KENORA, Ont. – Treaty No. 3’s grand chief is calling on leaders from area First Nations and the City of Kenora to address the issues facing the community in the wake of news a newly opened homeless shelter will be temporarily closed.
On Wednesday Conservative MPP Greg Rickford and officials with the Kenora District Services Board held court at a town-hall meeting that addressed the issues facing the shelter, which opened in March and will shutter its doors on Aug. 12 after criminal elements descended on the $1.1-million facility, bringing with them illicit drugs and accusations of human trafficking.
Ogichidaa Francis Kavanaugh said the closure of the Knox United Church Shelter is deeply troubling for a growing homeless population with nowhere safe to turn once the lights are turned off.
“There is a need to share ideas, break down misconceptions and collectively problem solve,” said Ogichidaa Kavanaugh, in a release issued on Thursday.
“There is an urgent need to convene an emergency meeting of Treaty No. 3 leadership and our municipal mayors as I believe we are facing a social emergency of epidemic proportions.”
Rickford, who was on hand to open the shelter earlier this year, defended the decision.
“We want our city back and we don’t feel like we have control over it and we don’t feel like some of the services that are being offered are living up to their mark,” Rickford said.
“Families are afraid to come into the downtown core. We have known activities. Businesses are suffering significantly and tourists are coming into my office complaining about safety issues and the overall, in some specific areas, dangerous elements that they see and experience. Somebody has to take some steps.”
Rickford said the temporary closure is a reasonable response, as service providers are unable to fully deal with the social problems, including the growing presence of drugs like crystal meth, that have filtered into the shelter.
He added many legitimate users are afraid to go to the facility.
“It has not lived up to its billing. That something we see and feel every day,” Rickford said.
Hence the decision to close for up to 45 days, he added.
“It might be longer, if the community can’t be persuaded that this is going to do what it was intended to do. That said, we listened to public health officials and public safety officials, who encouraged us to give them a bit of a runway, a couple of weeks before it was closed.
Kenora Mayor Dan Reynard said there is a need to get community input and a need to dispel misinformation floating around the city.
Reynard added he thinks the dual sessions helped ease the minds of many in the community.

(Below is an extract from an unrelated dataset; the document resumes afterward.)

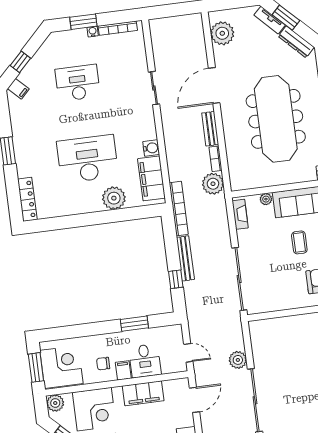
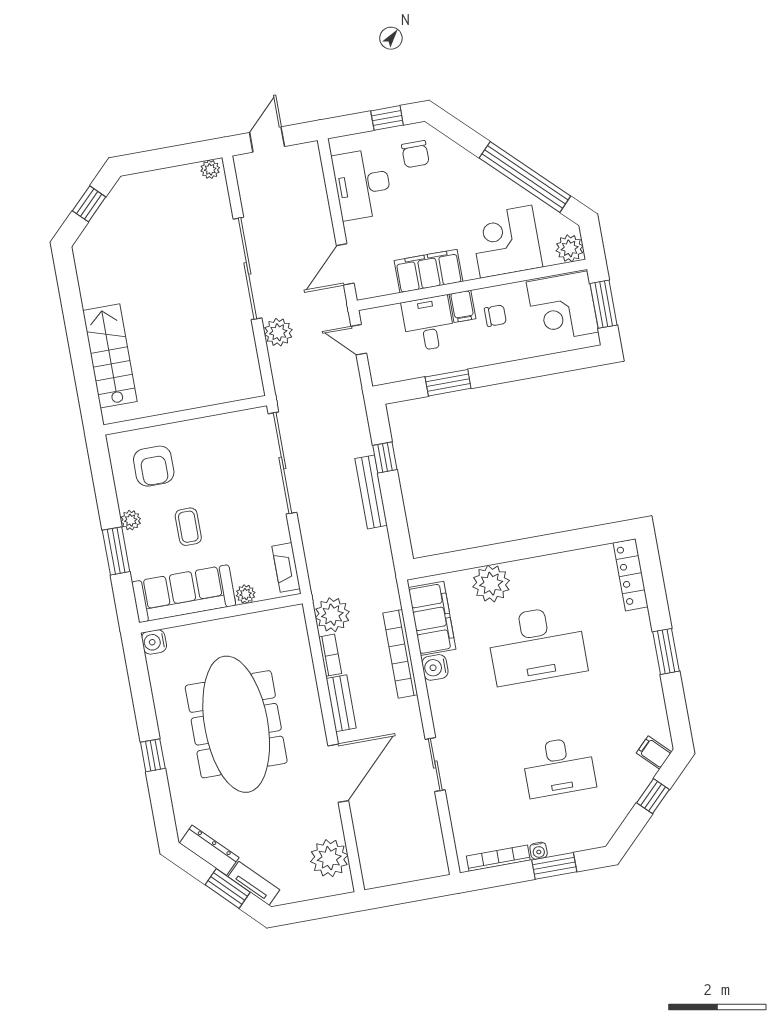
bookcase: (179, 209) -> (400, 654), moved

“It doesn’t ease the fears totally, but at least they understand these are the issues being faced, these are the hurdles that certain people have to overcome in order to move to those next steps. Also, it’s not that nothing’s been going on in the community,” Reynard said. “There are a lot of groups that are working together.”
The mayor said housing was the number one issue dating back to the last municipal election, and on that front, nothing has changed.
“That drives it. If people don’t have a place to live and call home, it creates issues right away. Let’s be honest. We had some buildings downtown that, for lack of a better word, were slum residences. With the burning of those, it forced a lot of individuals that were out-of-sight, out-of-mind ... but now they’ve been pushed out so they’re front and centre,” Reynard said.
Ogichidaa Kavanaugh says First Nation leaders have been trying to tackle addiction issues within area communities, adding the Ne-Chee Friendship Centre leadership deserved more than two hours notice before the shelter shutdown went public.
We share the land that we all call home and we must learn to work together for a common goal,” said Ogichidaa Kavanaugh. “Both municipal and First Nations leaders realize that an ongoing, constructive relationship could avoid potential disputes in the future and foster a constructive working relationship on a variety of mutual concerns in a region shared by all,” he said.
KDSB chief administrative officer Henry Wall said the situation offers up a chance to "rip off the Band-Aid" and find a solution as a community.
"We've had a 40 per cent increase in 911 calls just for the City of Kenora alone since last year. It is significant. It is unsustainable and a sign that something needs to be done," he said, adding it's a chance to shed some of the stigma surrounding addiction, mental health and homelessness.
"We need to have this community understand what these challenges are. I want to make this very clear. We're not just walking away from (the shelter). This is a temporary halt and we'll be back at this. The service hub will reopen."